I'm curious; did they use a chain or jesses? Hunting birds (even those kept in wildlife sanctuaries and so on and so forth) have jesses that tie them to their perches or that their handlers hold onto when they're carrying them around. If it was an actual chain, though, that's definitely horrible. 


As for the tortoises, I can't imagine how horrible it must be to witness them walking and walking and never getting anywhere. I know it bothers me just to see them behind glass at a petstore when they keep rubbing their little faces against it trying to get where they can't possibly go.


----------



## Gulf Coast (Jun 11, 2009)

it was a chain.. kind of like you would use on a small/med size dog.. Not a leash but an actual chain.. He used something that looked like a U with a screw thru it, he would stick this around his leg hook the chain to it and there he would stay until it was time to head back inside..

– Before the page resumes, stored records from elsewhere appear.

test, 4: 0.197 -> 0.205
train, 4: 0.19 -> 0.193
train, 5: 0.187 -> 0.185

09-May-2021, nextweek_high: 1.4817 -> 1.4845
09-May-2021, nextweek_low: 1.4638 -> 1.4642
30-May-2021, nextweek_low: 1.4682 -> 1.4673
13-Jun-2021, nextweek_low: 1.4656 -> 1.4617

Edit to say.. I'm sorry, I didnt see your question until now.


----------



## dmmj (Jun 11, 2009)

sad, very sad, I know this was a common pracitce a long time ago. I honestly cant beleive anyone would do this now adays though, I think a little friendly education is needed here. Honestly it could be ignorance.


----------



## lgdpt (Jun 12, 2009)

DuttonWebb said:


> emysemys said:
> 
> 
> > DuttonWebb said:
> ...


----------



## Crazy1 (Jun 12, 2009)

Travis, then her torch has now been passed to you, to give her the best life can offer her and make her days filled with no fear and only pleasure. Hopefully under your tender touch she will come to realize you mean her no harm and only good. 
It's a good thing you found each other.


----------



## lgdpt (Jun 13, 2009)

I think so Robyn! Thank you.


----------